Text for analysis section start

A gray squirrel sitting on a branch in winter with gray sky in background
John / Adobe Stock

The shadow is a dead give­away. It’s no more than a dark lump, moving along the shadow of a big red oak draped across the ground like a fallen log. I can’t help but grin. This time of year, you rarely see an entire squirrel, and I’ve learned to look for little pieces that point to the whole: a wisp of tail in a tree crotch, a bump on a log. And I couldn’t count the number of squirrels I’ve tumbled when their moving shadows caught my eye. It can happen anytime in the squirrel woods, but it happens most often on a day like this, late in winter, when trees are bare and the forests wide open and long tree shadows stripe the ground.

The shadow melts away—the squirrel must have moved to the far side of the tree–and now a slash of blaze orange catches my eye. My 12-year-old son, Jack, is on the move, too. It was the first year that I’d let him hunt outside my immediate grasp. No longer shoulder to shoulder with me at the base of a big oak, he was making his first solo forays through the woods. I remember my own well: A 100-acre wood was a magical world, and a .22 rifle in hand freighted every step, every moment, with promise. I hope that Jack is feeling all of that, too, although it may take him 30 years to realize it.

Text for analysis section end

▶ _Assignment 1_: Reproduce the squirrel-hunting passage verbatim between "A gray squirrel" and "stripe the ground.", inclusive.

Source data section start

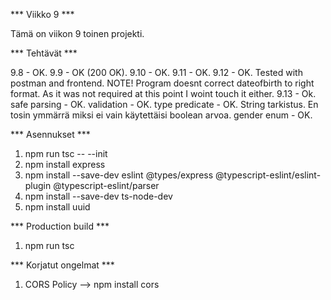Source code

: *** Viikko 9 ***

Tämä on viikon 9 toinen projekti.

*** Tehtävät ***

9.8     - OK.
9.9     - OK (200 OK).
9.10    - OK.
9.11    - OK.
9.12    - OK. Tested with postman and frontend. NOTE! Program doesnt correct dateofbirth to right format. As it was not required at this point I woint touch it either.
9.13    - Ok.
    safe parsing    - OK.
    validation      - OK.
    type predicate  - OK. String tarkistus. En tosin ymmärrä miksi ei vain käytettäisi boolean arvoa.
    gender enum     - OK.

*** Asennukset ***

1. npm run tsc -- --init
2. npm install express
3. npm install --save-dev eslint @types/express @typescript-eslint/eslint-plugin @typescript-eslint/parser
4. npm install --save-dev ts-node-dev
5. npm install uuid

*** Production build ***

1. npm run tsc

*** Korjatut ongelmat ***

1. CORS Policy --> npm install cors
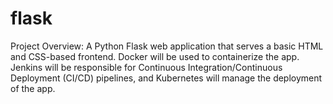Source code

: # flask
Project Overview: A Python Flask web application that serves a basic HTML and CSS-based frontend. Docker will be used to containerize the app. Jenkins will be responsible for Continuous Integration/Continuous Deployment (CI/CD) pipelines, and Kubernetes will manage the deployment of the app.

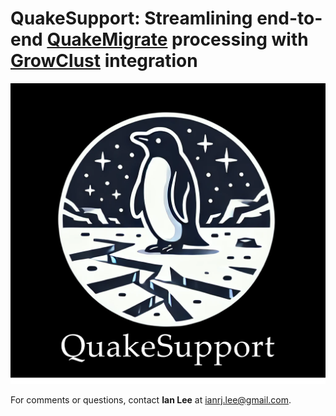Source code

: # QuakeSupport: Streamlining end-to-end [QuakeMigrate](https://github.com/QuakeMigrate/QuakeMigrate) processing with [GrowClust](https://github.com/dttrugman/GrowClust) integration

![](QS-logo-title.png)

For comments or questions, contact **Ian Lee** at [ianrj.lee@gmail.com](mailto:ianrj.lee@gmail.com).
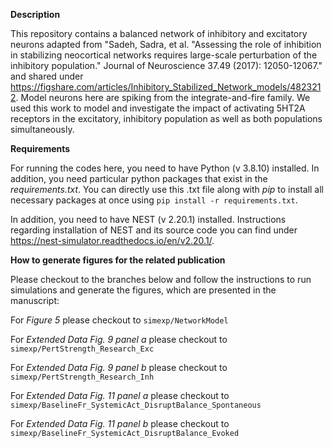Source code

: **Description**

This repository contains a balanced network of inhibitory and excitatory neurons adapted from "Sadeh, Sadra, et al. 
"Assessing the role of inhibition in stabilizing neocortical networks requires large-scale perturbation of the 
inhibitory population." Journal of Neuroscience 37.49 (2017): 12050-12067." and shared under
https://figshare.com/articles/Inhibitory_Stabilized_Network_models/4823212.
Model neurons here are spiking from the integrate-and-fire family. 
We used this work to model and investigate the impact of activating 5HT2A receptors in the excitatory, 
inhibitory population as well as both populations simultaneously.

**Requirements**

For running the codes here, you need to have Python (v 3.8.10) installed. In addition, you need particular python packages that exist in the *requirements.txt*. You can directly use this .txt file along with *pip* to install all necessary packages at once using `pip install -r requirements.txt`.

In addition, you need to have NEST (v 2.20.1) installed. Instructions regarding installation of NEST and its source code you can find under https://nest-simulator.readthedocs.io/en/v2.20.1/.

**How to generate figures for the related publication**

Please checkout to the branches below and follow the instructions to run simulations and generate the figures, 
which are presented in the manuscript:

For *Figure 5* please checkout to `simexp/NetworkModel`

For *Extended Data Fig. 9 panel a* please checkout to `simexp/PertStrength_Research_Exc`

For *Extended Data Fig. 9 panel b* please checkout to `simexp/PertStrength_Research_Inh`

For *Extended Data Fig. 11 panel a* please checkout to `simexp/BaselineFr_SystemicAct_DisruptBalance_Spontaneous`

For *Extended Data Fig. 11 panel b* please checkout to `simexp/BaselineFr_SystemicAct_DisruptBalance_Evoked`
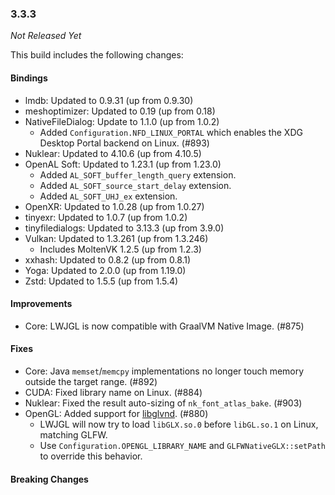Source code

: ### 3.3.3

_Not Released Yet_

This build includes the following changes:

#### Bindings

- lmdb: Updated to 0.9.31 (up from 0.9.30)
- meshoptimizer: Updated to 0.19 (up from 0.18)
- NativeFileDialog: Update to 1.1.0 (up from 1.0.2)
  * Added `Configuration.NFD_LINUX_PORTAL` which enables the XDG Desktop Portal backend on Linux. (#893)
- Nuklear: Updated to 4.10.6 (up from 4.10.5)
- OpenAL Soft: Updated to 1.23.1 (up from 1.23.0)
  * Added `AL_SOFT_buffer_length_query` extension.
  * Added `AL_SOFT_source_start_delay` extension.
  * Added `AL_SOFT_UHJ_ex` extension.
- OpenXR: Updated to 1.0.28 (up from 1.0.27)
- tinyexr: Updated to 1.0.7 (up from 1.0.2)
- tinyfiledialogs: Updated to 3.13.3 (up from 3.9.0)
- Vulkan: Updated to 1.3.261 (up from 1.3.246)
  * Includes MoltenVK 1.2.5 (up from 1.2.3)
- xxhash: Updated to 0.8.2 (up from 0.8.1)
- Yoga: Updated to 2.0.0 (up from 1.19.0)
- Zstd: Updated to 1.5.5 (up from 1.5.4)

#### Improvements

- Core: LWJGL is now compatible with GraalVM Native Image. (#875)

#### Fixes

- Core: Java `memset`/`memcpy` implementations no longer touch memory outside the target range. (#892)
- CUDA: Fixed library name on Linux. (#884)
- Nuklear: Fixed the result auto-sizing of `nk_font_atlas_bake`. (#903)
- OpenGL: Added support for [libglvnd](https://github.com/NVIDIA/libglvnd). (#880)
    * LWJGL will now try to load `libGLX.so.0` before `libGL.so.1` on Linux, matching GLFW.
    * Use `Configuration.OPENGL_LIBRARY_NAME` and `GLFWNativeGLX::setPath` to override this behavior.

#### Breaking Changes
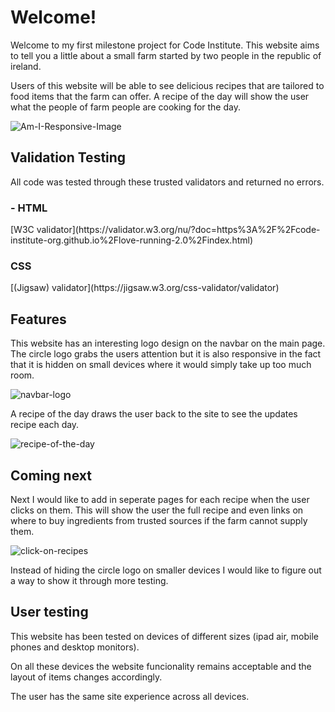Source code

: <h1>Welcome!</h1>

Welcome to my first milestone project for Code Institute. This website aims to tell you a little about a small farm started by two people in the republic of ireland.

Users of this website will be able to see delicious recipes that are tailored to food items that the farm can offer. A recipe of the day will show the user what the people of farm people are cooking for the day.

![Am-I-Responsive-Image](https://github.com/dazhaze/Milestone-Project-One/blob/main/assets/images/am-i-responsive.png?raw=true)

<h2>Validation Testing</h2>

All code was tested through these trusted validators and returned no errors.

<h3>- HTML</h3>
[W3C validator](https://validator.w3.org/nu/?doc=https%3A%2F%2Fcode-institute-org.github.io%2Flove-running-2.0%2Findex.html)

<h3>CSS</h3>
[(Jigsaw) validator](https://jigsaw.w3.org/css-validator/validator)

<h2>Features</h2>

This website has an interesting logo design on the navbar on the main page. The circle logo grabs the users attention but it is also responsive in the fact that it is hidden on small devices where it would simply take up too much room.

![navbar-logo](https://github.com/dazhaze/Milestone-Project-One/blob/main/assets/images/navbar-logo.png?raw=true)

A recipe of the day draws the user back to the site to see the updates recipe each day.

![recipe-of-the-day](https://github.com/dazhaze/Milestone-Project-One/blob/main/assets/images/recipe-of-the-day.png?raw=true)

<h2>Coming next</h2>

Next I would like to add in seperate pages for each recipe when the user clicks on them. This will show the user the full recipe and even links on where to buy ingredients from trusted sources if the farm cannot supply them.

![click-on-recipes](https://github.com/dazhaze/Milestone-Project-One/blob/main/assets/images/click-on-recipes.png?raw=true)

Instead of hiding the circle logo on smaller devices I would like to figure out a way to show it through more testing.

<h2>User testing</h2>

This website has been tested on devices of different sizes (ipad air, mobile phones and desktop monitors).

On all these devices the website funcionality remains acceptable and the layout of items changes accordingly.

The user has the same site experience across all devices.

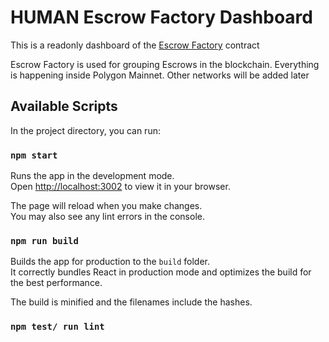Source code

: # HUMAN Escrow Factory Dashboard

This is a readonly dashboard of the [Escrow Factory](https://github.com/humanprotocol/hmt-escrow/blob/master/contracts/EscrowFactory.sol) contract

Escrow Factory is used for grouping Escrows in the blockchain. Everything is happening inside Polygon Mainnet. Other networks will be added later

## Available Scripts

In the project directory, you can run:

### `npm start`

Runs the app in the development mode.\
Open [http://localhost:3002](http://localhost:3002) to view it in your browser.

The page will reload when you make changes.\
You may also see any lint errors in the console.

### `npm run build`

Builds the app for production to the `build` folder.\
It correctly bundles React in production mode and optimizes the build for the best performance.

The build is minified and the filenames include the hashes.

### `npm test/ run lint`


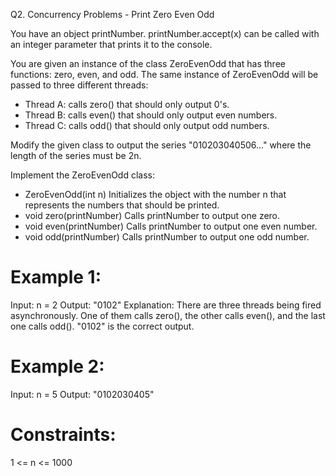 Q2. Concurrency Problems - Print Zero Even Odd

You have an object printNumber. printNumber.accept(x) can be called with an integer parameter that prints it to the
console.

You are given an instance of the class ZeroEvenOdd that has three functions: zero, even, and odd. The same instance of
ZeroEvenOdd will be passed to three different threads:

- Thread A: calls zero() that should only output 0's.
- Thread B: calls even() that should only output even numbers.
- Thread C: calls odd() that should only output odd numbers.

Modify the given class to output the series "010203040506..." where the length of the series must be 2n.

Implement the ZeroEvenOdd class:

- ZeroEvenOdd(int n) Initializes the object with the number n that represents the numbers that should be printed.
- void zero(printNumber) Calls printNumber to output one zero.
- void even(printNumber) Calls printNumber to output one even number.
- void odd(printNumber) Calls printNumber to output one odd number.

Example 1:
==========

Input: n = 2
Output: "0102"
Explanation: There are three threads being fired asynchronously.
One of them calls zero(), the other calls even(), and the last one calls odd().
"0102" is the correct output.

Example 2:
==========

Input: n = 5
Output: "0102030405"

Constraints:
============

1 <= n <= 1000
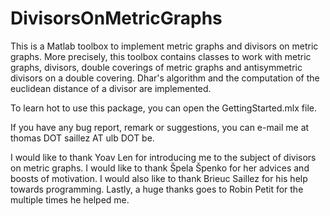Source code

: # DivisorsOnMetricGraphs
This is a Matlab toolbox to implement metric graphs and divisors on metric graphs. 
More precisely, this toolbox contains classes to work with metric graphs, divisors, double coverings of metric graphs and antisymmetric divisors on a double covering. 
Dhar's algorithm and the computation of the euclidean distance of a divisor are implemented.

To learn hot to use this package, you can open the GettingStarted.mlx file.

If you have any bug report, remark or suggestions, you can e-mail me at thomas DOT saillez AT ulb DOT be.

I would like to thank Yoav Len for introducing me to the subject of divisors on metric graphs. I would like to thank Špela Špenko for her advices and boosts of motivation.
I would also like to thank Brieuc Saillez for his help towards programming. Lastly, a huge thanks goes to Robin Petit for the multiple times he helped me.
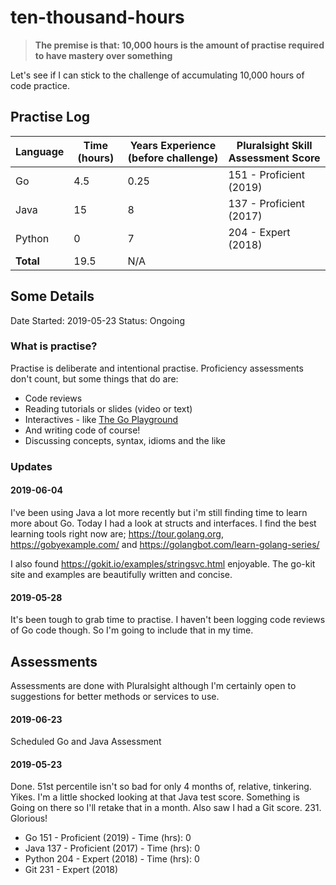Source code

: # ten-thousand-hours

> **The premise is that: 10,000 hours is the amount of practise required to have mastery over something**

Let's see if I can stick to the challenge of accumulating 10,000 hours of code practice.

## Practise Log

| Language       | Time (hours)     | Years Experience (before challenge) | Pluralsight Skill Assessment Score |
|----------------|------------------|-------------------------------------|------------------------------------|
| Go             | 4.5              | 0.25                                | 151 - Proficient (2019)
| Java           | 15               | 8                                   | 137 - Proficient (2017)
| Python         | 0                | 7                                   | 204 - Expert     (2018)
| **Total**      | 19.5             | N/A                                 |


## Some Details

Date Started: 2019-05-23
Status: Ongoing

### What is practise?

Practise is deliberate and intentional practise. Proficiency assessments don't count, but some things that do are:
- Code reviews
- Reading tutorials or slides (video or text)
- Interactives - like [The Go Playground](https://play.golang.org/)
- And writing code of course!
- Discussing concepts, syntax, idioms and the like

### Updates

#### 2019-06-04
I've been using Java a lot more recently but i'm still finding time to learn more about Go. Today I had a look at structs and interfaces. I find the best learning tools right now are; https://tour.golang.org, https://gobyexample.com/ and https://golangbot.com/learn-golang-series/

I also found https://gokit.io/examples/stringsvc.html enjoyable. The go-kit site and examples are beautifully written and concise.

#### 2019-05-28
It's been tough to grab time to practise. I haven't been logging code reviews of Go code though. So I'm going to include that in my time.


## Assessments
Assessments are done with Pluralsight although I'm certainly open to suggestions for better methods or services to use.

#### 2019-06-23

Scheduled Go and Java Assessment

#### 2019-05-23

Done. 51st percentile isn't so bad for only 4 months of, relative, tinkering.
Yikes. I'm a little shocked looking at that Java test score. Something is Going on there so I'll retake that in a month.
Also saw I had a Git score. 231. Glorious! 

* Go      151 - Proficient  (2019)  - Time (hrs): 0
* Java    137 - Proficient  (2017)  - Time (hrs): 0
* Python  204 - Expert      (2018)  - Time (hrs): 0
* Git     231 - Expert      (2018)
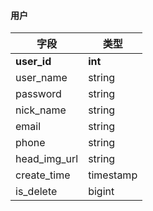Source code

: #### 用户

|字段|类型|
|----|----|
|**user_id**|**int**|
|user_name|string|
|password|string|
|nick_name|string|
|email|string|
|phone|string|
|head_img_url|string|
|create_time|timestamp|
|is_delete|bigint|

Source data section end

▶ _Assignment 2_: In the listing, write out verbatim the lines between the line holding "Done. 51st percentile" and the line holding "Also saw I had a Git score. 231. Glorious!", inclusive.

▶ _Task answer 1_:
A gray squirrel sitting on a branch in winter with gray sky in background
John / Adobe Stock

The shadow is a dead give­away. It’s no more than a dark lump, moving along the shadow of a big red oak draped across the ground like a fallen log. I can’t help but grin. This time of year, you rarely see an entire squirrel, and I’ve learned to look for little pieces that point to the whole: a wisp of tail in a tree crotch, a bump on a log. And I couldn’t count the number of squirrels I’ve tumbled when their moving shadows caught my eye. It can happen anytime in the squirrel woods, but it happens most often on a day like this, late in winter, when trees are bare and the forests wide open and long tree shadows stripe the ground.

▶ _Task answer 2_:
Done. 51st percentile isn't so bad for only 4 months of, relative, tinkering.
Yikes. I'm a little shocked looking at that Java test score. Something is Going on there so I'll retake that in a month.
Also saw I had a Git score. 231. Glorious! 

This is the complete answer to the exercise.